JACKSON, Miss. (AP) — A Mississippi school board has voted along racial lines to appeal a federal judge's order in a long-running desegregation case.
The Cleveland School District filed papers Monday asking the 5th U.S. Circuit Court of Appeals to review the order that requires campus consolidations. Board attorney Jamie Jacks said Tuesday that the district is requesting a quick appeal and is asking the 5th Circuit to put Brown's order on hold while it considers the case.
Three white members of the local school board voted for the appeal, and two black members voted against it.
U.S. District Judge Debra Brown ruled May 13 that the district must combine East Side High, where all but one student is black, with Cleveland High, where 48 percent are white and 45 percent are black.
Brown also ordered the merger of D.M. Smith Middle, where all but two students are black, with Margaret Green Junior High, where 41 percent are white and 54 percent are black.
The appeal comes weeks after the district gave Brown a proposed timeline for merging the schools by the start of the 2017-18 school year.
Brown's order was the latest in a case first filed in 1965. A previous judge approved an open-enrollment plan that let Cleveland students attend the school of their choice, but the 5th U.S. Circuit Court of Appeals in New Orleans ordered a more thorough examination.
Across the entire 3,700-student district, about 29 percent of students are white and 67 percent are black. The state counts the others as Asian or Hispanic.
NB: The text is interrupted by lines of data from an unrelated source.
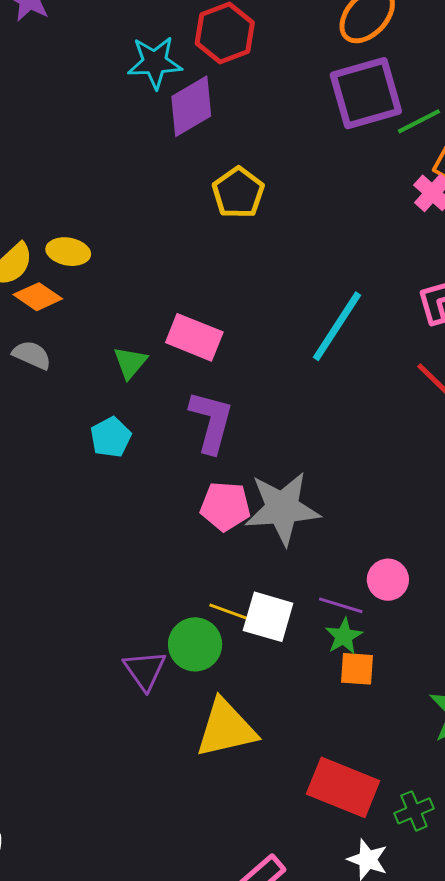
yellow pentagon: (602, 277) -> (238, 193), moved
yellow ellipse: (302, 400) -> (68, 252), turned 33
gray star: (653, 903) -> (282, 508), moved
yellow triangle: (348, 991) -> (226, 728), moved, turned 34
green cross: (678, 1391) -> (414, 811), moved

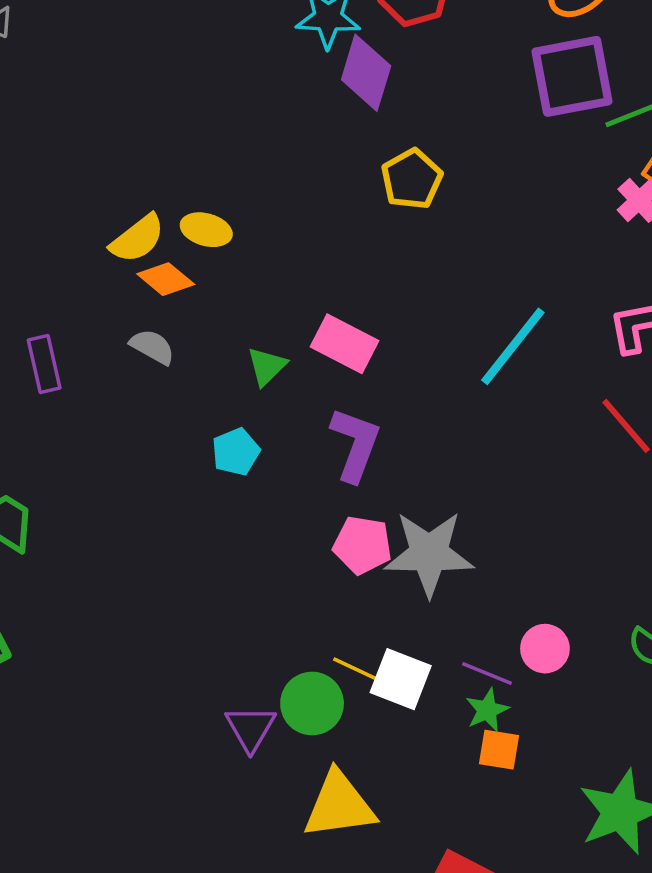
purple diamond: (191, 106) -> (366, 73), turned -48

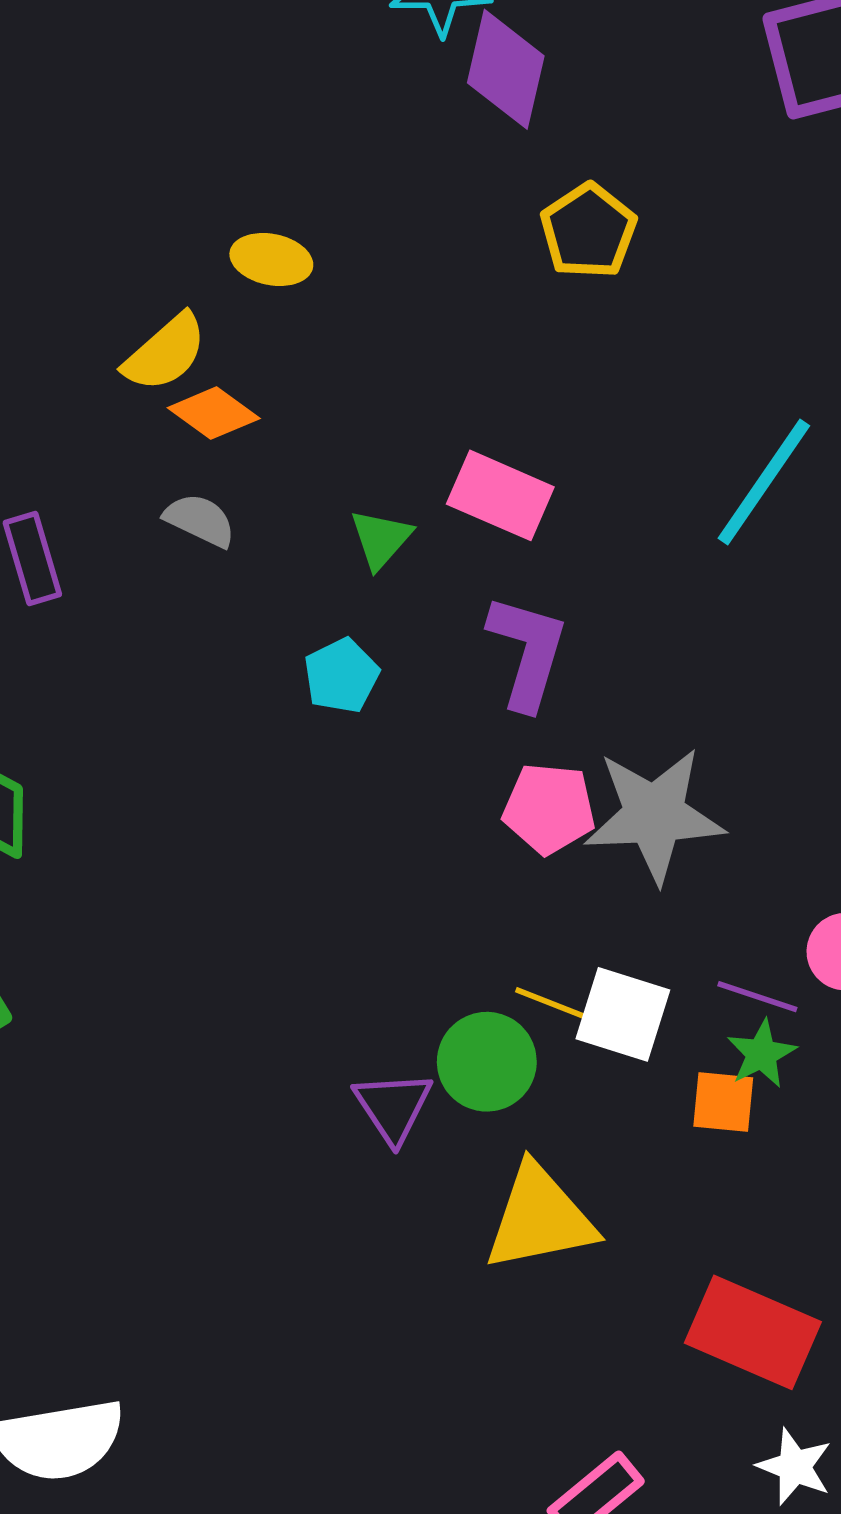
yellow ellipse: (206, 230) -> (271, 260), moved
orange square: (499, 750) -> (723, 1102), moved

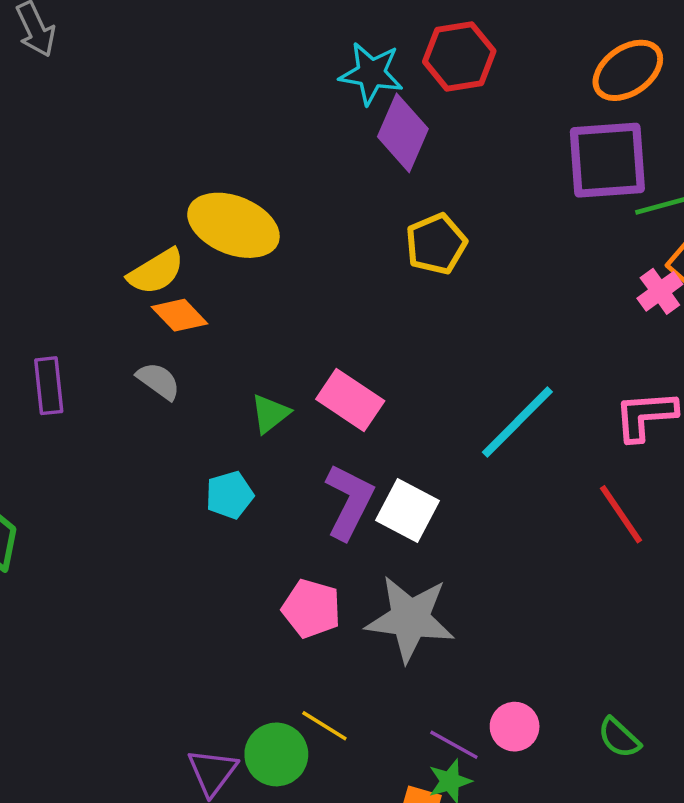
yellow ellipse: (271, 260) -> (233, 225), size x1.8
pink pentagon: (549, 809) -> (311, 609), moved
white square: (623, 1014) -> (407, 511), moved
During a hearing in the case, the school district presented expert testimony that white parents were likely to flee to private schools. Beyond Cleveland, only four of 22 other districts in Mississippi's Delta region have student bodies less than 80 percent African-American.
Brown wrote that the district provided "weak" evidence that it could voluntarily draw white students to East Side High and none at all that it could draw white students to D.M. Smith.
Merging black and white schools was a common desegregation method in the 1960s and 1970s. As recently as 2014, the U.S. Justice Department was still a party to 43 school desegregation suits in Mississippi alone.